Natural disasters, from floods and bushfires to earthquakes and hurricanes, constantly remind us that critical infrastructure can fail.
But what if those vulnerabilities were intentionally targeted?
We are used to dealing with unintentional outages caused by a natural disaster. However, critical infrastructure may also be viewed as a “soft target” by those who wish to inflict major disruptions.
Unlike an attack on one physical asset or organisation, an attack on critical infrastructure directly impacts many organisations and individuals, creating a ripple effect through the community, as well as businesses and the wider economy.
This is not a new threat: In 2003 the case against the first person to be found guilty of planning a terrorist attack in Australia included plans to bomb part of the national electricity supply system.
As today’s critical infrastructure is highly dependent on IT systems, it is increasingly vulnerable to malicious cyber attacks aimed at disrupting a whole city, state or nation.

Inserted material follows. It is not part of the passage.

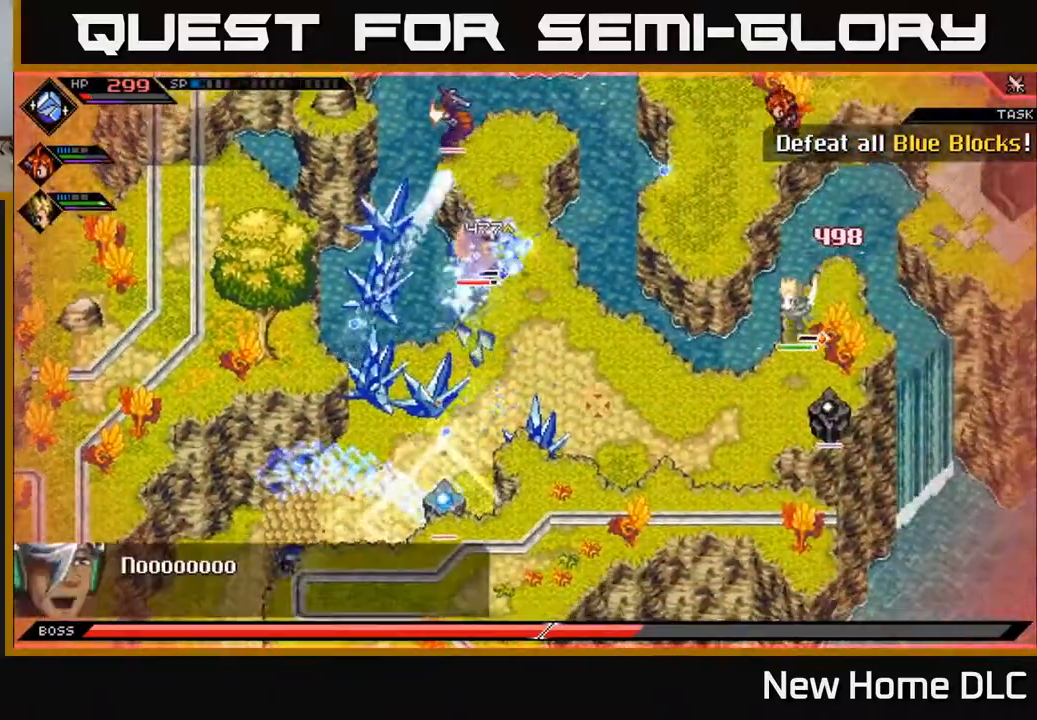
{"buttons": [], "left_stick": "down-right", "right_stick": "down", "events": [[100, "right_stick", "right"], [150, "L1", "down"], [167, "left_stick", "up-right"], [233, "right_stick", "center"], [250, "L1", "up"], [300, "left_stick", "right"], [333, "L1", "down"], [433, "L1", "up"], [433, "left_stick", "down-right"], [500, "right_stick", "down"]]}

In addition, failure in one area of infrastructure can also create outages in others – in a domino effect. For example a major power outage may cause mobile (cell) phone towers to fail impeding communications or disrupt public transport management systems leaving people stranded.
In fact, the World Economic Forum’s Global Risk Report 2012 ranks cyber attacks as the fourth top global risk in terms of likelihood. The report highlights the vulnerabilities created by hyperconnectivity. While significant resources have historically been necessary to cause devastating consequences for geopolitical or corporate powers, it is increasingly possible for skilled individuals to do so remotely and anonymously through networked computer systems.
The potential impact of cyber attacks on critical infrastructure should no longer seen as an IT issue impacting the utility provider, but rather a national security concern.
US Defense Secretary, Leon Panetta, points out such risks could paralyse and shock the nation. “Terrorist-technology experts could bring down the power and transportations systems, financial networks, and the government itself,” he said.
This isn’t a hypothetical issue. According to research by McAfee, “In the Dark: Crucial Industries Confront Cyberattacks”, cyber attacks on critical utilities systems have nearly doubled since 2009. It found that 80 percent of the water, gas and energy firms surveyed globally reported that hackers had compromised their security systems within the last year.
Which critical services are we most reliant on?
Research by Unisys on the “Impact of two-day critical infrastructure failure on Australians” into the perceived impact of critical infrastructure outages on the Australian public revealed a higher reliance on basic services such as electricity and water supply and banking financial systems than on mobile phone networks, the Internet or transport systems.
The overwhelming majority of more than 1,200 Australians surveyed said a two-day power or water outage would have a major impact on their lives, nearly twice as many as those who said a mobile phone network or Internet failure would have a similar impact.
Percentage of Australian public who say a two-day outage would be a major impact
|Electricity supply in your city/region||84%|
|Water supply in your city/region||80%|
|Banking systems such as ATM & EFTPOS||60%|
|Mobile phone network||46%|
|Public transport network||27%|
|Major thoroughfare such as Sydney Harbour Bridge||20%|
|Capital City Airports||17%|
Business and economic impact
While outages can create annoying disruptions in our everyday lives, in the business world it can mean monetary loss, which can ultimately impact the wider economy.
Financial services may be disrupted as a flow on effect from power or telecommunications outages, but they may also be directly targeted. Where previously cyber-attacks may have been more focused on obtaining customer data or committing financial fraud, now such attacks may be designed to disrupt the ability for customers, both personal and business, to conduct necessary transactions.
When it comes to protecting critical infrastructure, the lines have blurred between cyber security and traditional physical security.
Also, it is clear that the individual critical service providers and the government have a joint responsibility to work together to protect the greater issue of national security.
Fundamentally, we need to start by creating a broader definition of national security than what we have today.